§ **REQUIREMENT**
Please reproduce these lines from the records below word for word: everything from the line containing "collectors: L. N. Goodding" down to the line containing "scientific name: Malacothrix floccifera", including both of those lines.

§ **INFORMATION PROVIDED**
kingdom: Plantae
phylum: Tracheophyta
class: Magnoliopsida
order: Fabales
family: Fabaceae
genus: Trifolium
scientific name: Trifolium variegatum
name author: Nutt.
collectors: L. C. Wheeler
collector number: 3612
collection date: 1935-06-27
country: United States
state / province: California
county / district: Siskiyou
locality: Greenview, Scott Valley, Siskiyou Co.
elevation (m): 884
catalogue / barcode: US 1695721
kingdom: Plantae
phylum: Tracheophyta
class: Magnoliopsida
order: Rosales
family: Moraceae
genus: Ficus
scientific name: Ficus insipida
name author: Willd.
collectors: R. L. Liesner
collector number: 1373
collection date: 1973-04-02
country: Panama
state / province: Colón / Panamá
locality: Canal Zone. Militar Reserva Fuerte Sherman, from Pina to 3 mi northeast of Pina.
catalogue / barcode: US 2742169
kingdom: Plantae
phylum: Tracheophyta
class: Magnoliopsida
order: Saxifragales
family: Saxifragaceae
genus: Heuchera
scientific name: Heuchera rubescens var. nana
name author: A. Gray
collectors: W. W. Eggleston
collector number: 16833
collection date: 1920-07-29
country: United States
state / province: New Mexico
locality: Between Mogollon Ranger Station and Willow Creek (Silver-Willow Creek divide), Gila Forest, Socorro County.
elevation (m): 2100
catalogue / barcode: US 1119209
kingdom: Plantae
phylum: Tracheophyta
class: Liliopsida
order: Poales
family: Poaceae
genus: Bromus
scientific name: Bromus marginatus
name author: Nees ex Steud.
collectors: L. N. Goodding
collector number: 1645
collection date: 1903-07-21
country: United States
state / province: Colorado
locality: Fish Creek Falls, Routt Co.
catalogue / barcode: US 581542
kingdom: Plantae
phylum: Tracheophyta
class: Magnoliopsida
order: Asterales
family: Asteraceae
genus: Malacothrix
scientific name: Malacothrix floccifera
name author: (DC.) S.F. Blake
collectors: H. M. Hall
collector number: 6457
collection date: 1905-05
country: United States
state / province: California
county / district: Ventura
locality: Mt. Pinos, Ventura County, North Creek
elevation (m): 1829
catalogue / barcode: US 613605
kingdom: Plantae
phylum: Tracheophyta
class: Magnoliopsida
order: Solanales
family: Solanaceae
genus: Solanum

§ **EXPECTED ANSWER**
collectors: L. N. Goodding
collector number: 1645
collection date: 1903-07-21
country: United States
state / province: Colorado
locality: Fish Creek Falls, Routt Co.
catalogue / barcode: US 581542
kingdom: Plantae
phylum: Tracheophyta
class: Magnoliopsida
order: Asterales
family: Asteraceae
genus: Malacothrix
scientific name: Malacothrix floccifera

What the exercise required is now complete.